Detection logic: If it’s easy to define in advance what constitutes row- or column-level violations, a system focused on deterministic checks (where the developer manually writes those out) is probably best. If you know an anomaly when you see it (but can’t describe it in advance via deterministic rules), then a system focused on probabilistic detection is likely better. The same is true if the number of key tables requiring checks is so great that manually writing out the logic is infeasible.
Integrations: Your system should integrate with the core systems you already have, including databases, alerting (e.g., PagerDuty), and — if you have one — a data catalog (e.g., SelectStar).
Cost: If you have a small eng team but budget is no barrier, skew towards a third-party solution. If you have a small budget but a large engineering team — and highly unique needs — skew towards a first-party solution built in-house.
Data types: Anomaly detection looks different depending on if the data is structured, semi-structured, or unstructured, so it’s important to know what you’re working with.

When it comes to detecting anomalies in unstructured data (e.g., text, images, video, audio), it’s difficult to calculate meaningful column-level descriptive statistics. Unstructured data is high dimensional — for instance, a small 100x100 pixel image may have 30,000 values (10,000 pixels x three colors). Rather than checking for shifts in image types across 10,000 columns in a database, you can instead translate images into a small number of dimensions and apply column-level checks to those. This dimensionality-reduction process is called embedding the data, and it can be applied to any unstructured data format.

Here’s an example we’ve encountered at Opendoor: we receive 100,000 images on Day 1, and 20% are labeled “is_kitchen_image=True” . The next day, we receive 100,000 images and 50% are labeled “is_kitchen_image= False”. That’s possibly correct — but the size of the distributional shift should definitely lead to an anomaly alert!

If your team is focused on unstructured data, consider anomaly detection that has built-in embeddings support.

Automated data catalogs

Automating your data catalog makes data more accessible to developers, analysts, and non-technical teammates, which leads to better, data-driven decision-making.

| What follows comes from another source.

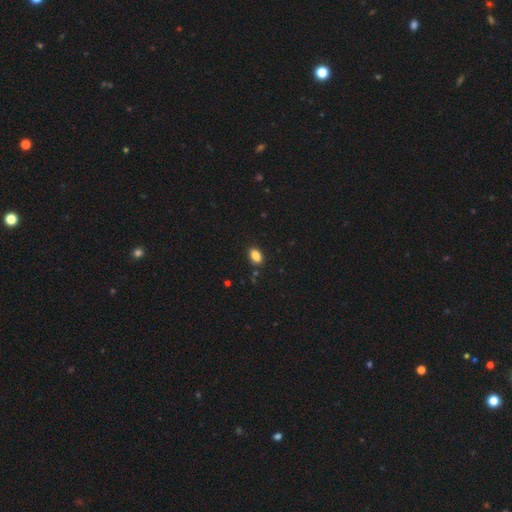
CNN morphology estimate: Smooth or featured? Predicted: smooth (p=0.86). How rounded? Predicted: in between (p=0.87). Merging? Predicted: none (p=0.87).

As you build out your data catalog, here are a few key questions to ask:

Table documentation

What does each row represent?
What does each column represent?
Table ownership — when there is a problem with the table, who in the organization do I call?

Table lineage (code relationships)

What tables are upstream? How are they queried or transformed?
What tables, dashboards, or reports are downstream?

Real-world use

How popular is this table?
How is this table and/or column commonly used in queries?
Who in my organization uses this table?

At Opendoor, we’ve found that table documentation is challenging to automate, and the key to success has been a clear delineation of responsibility amongst our engineering and analytics teams for filling out these definitions in a well-defined place. On the other hand, we’ve found that automatically detecting table lineage and real-world use (via parsing of SQL code, both code checked into Github and more “ad hoc” SQL powering dashboards) has given us high coverage and accuracy for these pieces of metadata, without the need for manual metadata annotations.

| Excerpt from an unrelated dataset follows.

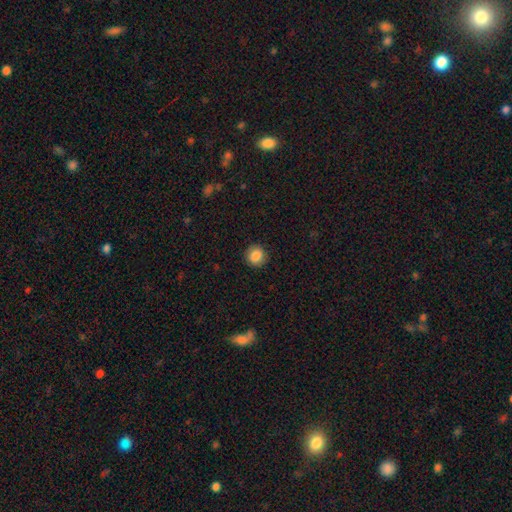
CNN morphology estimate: Overall: smooth (86%). How rounded: round (87%). Merging: none (90%).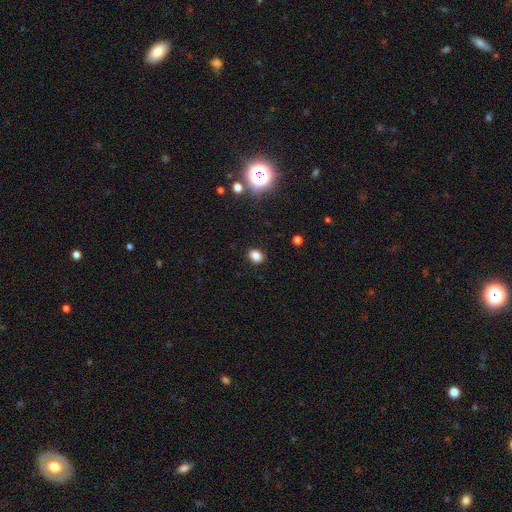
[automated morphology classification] Smooth or featured? smooth (81%)
How rounded? in between (56%)
Merging? none (89%)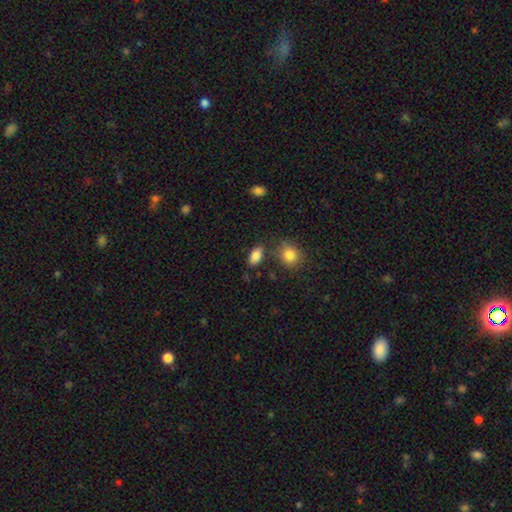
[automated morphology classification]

The result is that people know where to find data, what data to use (and not use) and they better understand what they are using.

An ML-specific strategy

ML data is different when it comes to data observability for two reasons. First, ML code paths are often ripe for subtle bugs. ML systems often have two code paths that do similar but slightly different things: model training, focused on parallel computation and tolerating high latency, and model serving, focused on low latency computation and often done sequentially. These dual code paths present opportunities for bugs to reach serving, especially if testing is focused just on the training path. This challenge can be addressed with two strategies:

Assess serving inferences using a “golden set” (or “testing in prod”). Start by assembling a set of inputs where the correct output is known in advance, or at least known within reasonably tight bounds (e.g., a set of home prices where Opendoor has high confidence in the sales prices). Next, query your production system for these inputs and compare the product system outputs with the “ground truth.”
Apply distribution checks to serving inputs. Let’s say Opendoor trains our model using data where the distribution of home square footage is 1,000 square feet in the 25th percentile, 2,000 square feet in the 50th percentile, and 3,000 square feet in the 75th percentile. We would establish bounds based on this distribution — for instance, the 25th percentile should be 1,000 square feet +/- 10% — and collect calls to the serving system and run the checks for each batch.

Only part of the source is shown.